• **YOUR OBJECTIVE**:
Repeat the following records word for word, leaving out the pictures.
──────── INPUT FOR THIS TASK ────────
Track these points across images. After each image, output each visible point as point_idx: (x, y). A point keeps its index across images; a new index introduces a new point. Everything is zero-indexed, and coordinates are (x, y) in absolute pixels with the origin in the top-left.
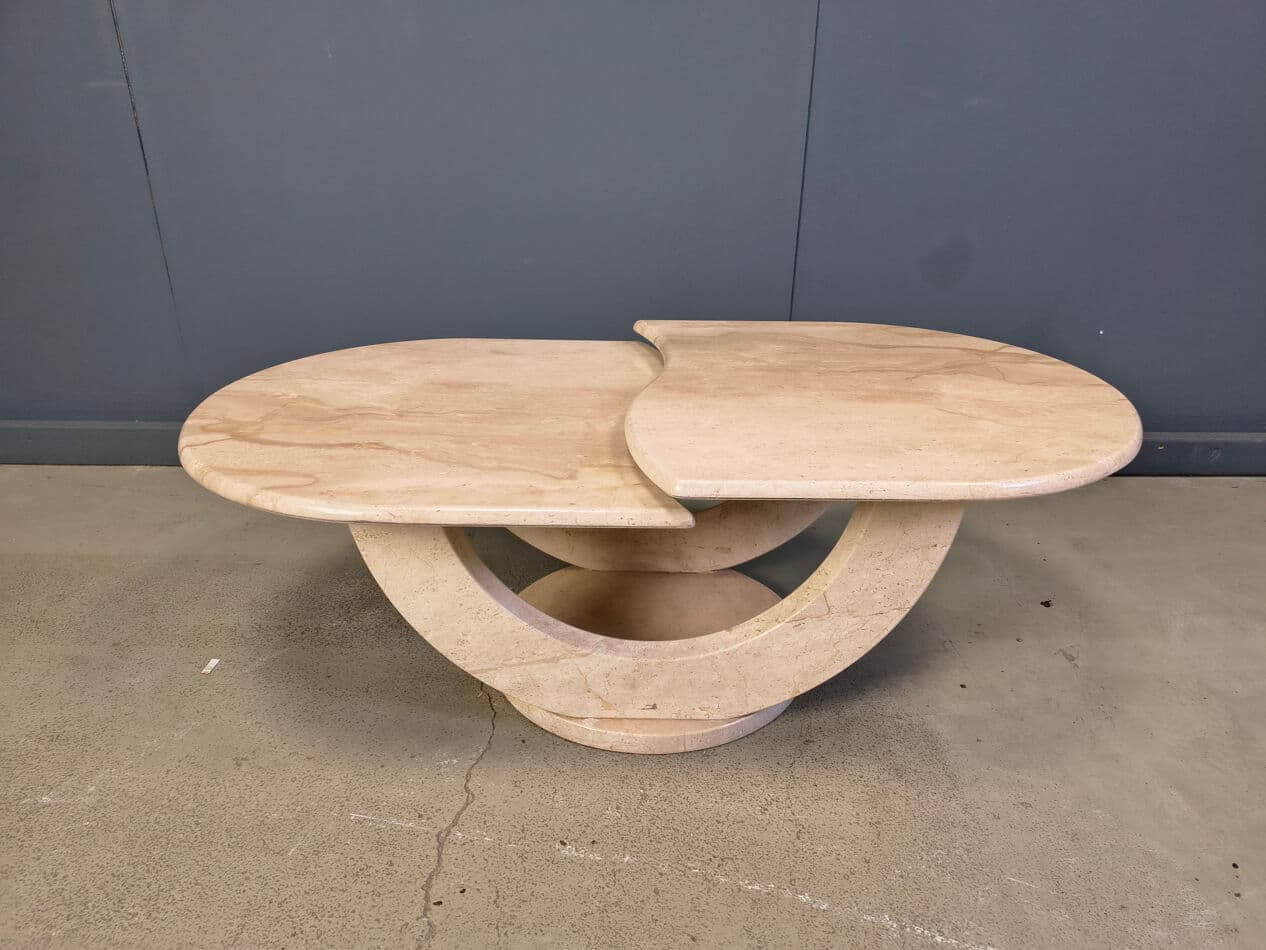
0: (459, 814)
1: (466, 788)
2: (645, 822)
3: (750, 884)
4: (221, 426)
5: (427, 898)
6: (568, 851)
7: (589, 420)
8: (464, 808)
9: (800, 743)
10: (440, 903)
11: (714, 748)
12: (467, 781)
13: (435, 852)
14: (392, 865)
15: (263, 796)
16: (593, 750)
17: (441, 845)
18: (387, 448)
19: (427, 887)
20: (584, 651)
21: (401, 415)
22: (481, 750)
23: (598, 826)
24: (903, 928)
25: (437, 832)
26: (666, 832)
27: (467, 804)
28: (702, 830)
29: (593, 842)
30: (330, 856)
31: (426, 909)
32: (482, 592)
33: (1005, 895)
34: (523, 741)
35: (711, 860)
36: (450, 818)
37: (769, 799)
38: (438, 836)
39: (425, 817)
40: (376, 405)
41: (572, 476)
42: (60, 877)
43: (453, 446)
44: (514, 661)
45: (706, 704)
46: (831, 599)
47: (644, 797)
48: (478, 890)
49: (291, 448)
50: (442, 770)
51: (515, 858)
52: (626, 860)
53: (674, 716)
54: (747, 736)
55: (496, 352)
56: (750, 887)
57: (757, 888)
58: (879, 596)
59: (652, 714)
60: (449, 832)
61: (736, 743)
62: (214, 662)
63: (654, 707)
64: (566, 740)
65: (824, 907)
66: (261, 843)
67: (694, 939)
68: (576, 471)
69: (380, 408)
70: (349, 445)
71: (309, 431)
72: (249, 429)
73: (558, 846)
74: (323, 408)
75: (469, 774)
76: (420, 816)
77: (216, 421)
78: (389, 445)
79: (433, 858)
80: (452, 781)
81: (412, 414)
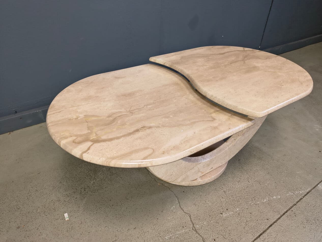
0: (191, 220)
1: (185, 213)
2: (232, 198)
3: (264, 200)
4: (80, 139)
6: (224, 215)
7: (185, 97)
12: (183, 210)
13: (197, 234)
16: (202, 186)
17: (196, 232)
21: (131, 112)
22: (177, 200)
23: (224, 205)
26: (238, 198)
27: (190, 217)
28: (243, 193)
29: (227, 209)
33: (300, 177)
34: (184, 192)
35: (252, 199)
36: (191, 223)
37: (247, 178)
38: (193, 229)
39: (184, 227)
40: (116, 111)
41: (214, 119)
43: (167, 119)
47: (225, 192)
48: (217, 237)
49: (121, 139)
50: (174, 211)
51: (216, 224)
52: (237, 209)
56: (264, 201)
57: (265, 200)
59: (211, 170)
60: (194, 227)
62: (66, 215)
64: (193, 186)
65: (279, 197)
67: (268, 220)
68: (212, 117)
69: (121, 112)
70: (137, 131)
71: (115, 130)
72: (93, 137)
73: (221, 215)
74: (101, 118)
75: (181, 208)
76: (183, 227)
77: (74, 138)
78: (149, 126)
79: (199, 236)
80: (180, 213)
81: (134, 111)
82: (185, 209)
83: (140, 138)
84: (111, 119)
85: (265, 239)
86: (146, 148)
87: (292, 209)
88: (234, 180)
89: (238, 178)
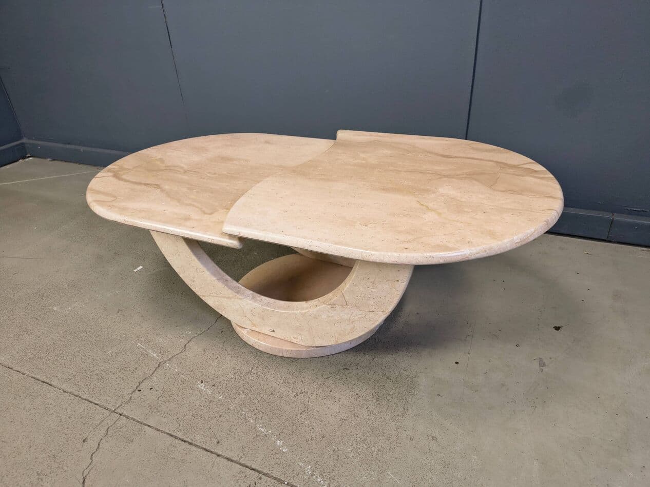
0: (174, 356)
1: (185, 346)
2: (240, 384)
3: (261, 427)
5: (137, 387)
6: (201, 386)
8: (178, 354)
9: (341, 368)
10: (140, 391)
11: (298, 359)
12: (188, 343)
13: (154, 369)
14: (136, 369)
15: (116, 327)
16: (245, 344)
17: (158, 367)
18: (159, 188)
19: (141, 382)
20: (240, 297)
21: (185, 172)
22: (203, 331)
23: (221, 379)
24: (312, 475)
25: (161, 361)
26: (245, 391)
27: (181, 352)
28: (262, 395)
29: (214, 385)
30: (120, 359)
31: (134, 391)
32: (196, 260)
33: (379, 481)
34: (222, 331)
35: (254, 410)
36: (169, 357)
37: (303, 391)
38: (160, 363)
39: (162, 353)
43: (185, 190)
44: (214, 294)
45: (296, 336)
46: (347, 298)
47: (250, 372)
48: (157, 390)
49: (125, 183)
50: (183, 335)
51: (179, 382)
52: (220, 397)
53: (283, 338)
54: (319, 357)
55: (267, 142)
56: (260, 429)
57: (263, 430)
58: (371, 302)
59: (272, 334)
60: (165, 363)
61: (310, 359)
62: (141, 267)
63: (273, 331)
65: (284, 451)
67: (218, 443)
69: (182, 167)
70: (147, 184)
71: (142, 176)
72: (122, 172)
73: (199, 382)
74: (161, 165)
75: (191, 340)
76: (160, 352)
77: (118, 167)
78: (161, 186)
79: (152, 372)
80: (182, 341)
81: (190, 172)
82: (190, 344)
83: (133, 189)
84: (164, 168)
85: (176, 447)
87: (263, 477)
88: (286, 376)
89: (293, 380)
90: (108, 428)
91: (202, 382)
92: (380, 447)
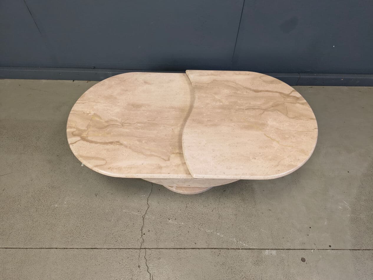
────────
• **SOLVED PROBLEM**:
Track these points across images. After each image, output each visible point as point_idx: (x, y). A point keeps its index across images; a new index introduces a new point. Everything is zero-indexed, and coordinates are (x, y) in absolute pixels with the origin in the top-left.
0: (459, 814)
1: (466, 788)
2: (645, 822)
3: (750, 884)
4: (221, 426)
5: (427, 898)
6: (568, 851)
7: (589, 420)
8: (464, 808)
9: (800, 743)
10: (440, 903)
11: (714, 748)
12: (467, 781)
13: (435, 852)
14: (392, 865)
15: (263, 796)
16: (593, 750)
17: (441, 845)
18: (387, 448)
19: (427, 887)
20: (584, 651)
21: (401, 415)
22: (481, 750)
23: (598, 826)
24: (903, 928)
25: (437, 832)
26: (666, 832)
27: (467, 804)
28: (702, 830)
29: (593, 842)
30: (330, 856)
31: (426, 909)
32: (482, 592)
33: (1005, 895)
34: (523, 741)
35: (711, 860)
36: (450, 818)
37: (769, 799)
38: (438, 836)
39: (425, 817)
40: (376, 405)
41: (572, 476)
42: (60, 877)
43: (453, 446)
44: (514, 661)
45: (706, 704)
46: (831, 599)
47: (644, 797)
48: (478, 890)
49: (291, 448)
50: (442, 770)
51: (515, 858)
52: (626, 860)
53: (674, 716)
54: (747, 736)
55: (496, 352)
56: (750, 887)
57: (757, 888)
58: (879, 596)
59: (652, 714)
60: (449, 832)
61: (736, 743)
62: (214, 662)
63: (654, 707)
64: (566, 740)
65: (824, 907)
66: (261, 843)
67: (694, 939)
68: (576, 471)
69: (380, 408)
70: (349, 445)
71: (309, 431)
72: (249, 429)
73: (558, 846)
74: (323, 408)
75: (469, 774)
76: (420, 816)
77: (216, 421)
78: (389, 445)
79: (433, 858)
80: (452, 781)
81: (412, 414)
0: (191, 220)
1: (185, 213)
2: (232, 198)
3: (264, 200)
4: (80, 139)
6: (224, 215)
7: (185, 97)
12: (183, 210)
13: (197, 234)
16: (202, 186)
17: (196, 232)
21: (131, 112)
22: (177, 200)
23: (224, 205)
26: (238, 198)
27: (190, 217)
28: (243, 193)
29: (227, 209)
33: (300, 177)
34: (184, 192)
35: (252, 199)
36: (191, 223)
37: (247, 178)
38: (193, 229)
39: (184, 227)
40: (116, 111)
41: (214, 119)
43: (167, 119)
47: (225, 192)
48: (217, 237)
49: (121, 139)
50: (174, 211)
51: (216, 224)
52: (237, 209)
56: (264, 201)
57: (265, 200)
59: (211, 170)
60: (194, 227)
62: (66, 215)
64: (193, 186)
65: (279, 197)
67: (268, 220)
68: (212, 117)
69: (121, 112)
70: (137, 131)
71: (115, 130)
72: (93, 137)
73: (221, 215)
74: (101, 118)
75: (181, 208)
76: (183, 227)
77: (74, 138)
78: (149, 126)
79: (199, 236)
80: (180, 213)
81: (134, 111)
82: (185, 209)
83: (140, 138)
84: (111, 119)
85: (265, 239)
86: (146, 148)
87: (292, 209)
88: (234, 180)
89: (238, 178)
0: (174, 356)
1: (185, 346)
2: (240, 384)
3: (261, 427)
5: (137, 387)
6: (201, 386)
8: (178, 354)
9: (341, 368)
10: (140, 391)
11: (298, 359)
12: (188, 343)
13: (154, 369)
14: (136, 369)
15: (116, 327)
16: (245, 344)
17: (158, 367)
18: (159, 188)
19: (141, 382)
20: (240, 297)
21: (185, 172)
22: (203, 331)
23: (221, 379)
24: (312, 475)
25: (161, 361)
26: (245, 391)
27: (181, 352)
28: (262, 395)
29: (214, 385)
30: (120, 359)
31: (134, 391)
32: (196, 260)
33: (379, 481)
34: (222, 331)
35: (254, 410)
36: (169, 357)
37: (303, 391)
38: (160, 363)
39: (162, 353)
43: (185, 190)
44: (214, 294)
45: (296, 336)
46: (347, 298)
47: (250, 372)
48: (157, 390)
49: (125, 183)
50: (183, 335)
51: (179, 382)
52: (220, 397)
53: (283, 338)
54: (319, 357)
55: (267, 142)
56: (260, 429)
57: (263, 430)
58: (371, 302)
59: (272, 334)
60: (165, 363)
61: (310, 359)
62: (141, 267)
63: (273, 331)
65: (284, 451)
67: (218, 443)
69: (182, 167)
70: (147, 184)
71: (142, 176)
72: (122, 172)
73: (199, 382)
74: (161, 165)
75: (191, 340)
76: (160, 352)
77: (118, 167)
78: (161, 186)
79: (152, 372)
80: (182, 341)
81: (190, 172)
82: (190, 344)
83: (133, 189)
84: (164, 168)
85: (176, 447)
87: (263, 477)
88: (286, 376)
89: (293, 380)
90: (108, 428)
91: (202, 382)
92: (380, 447)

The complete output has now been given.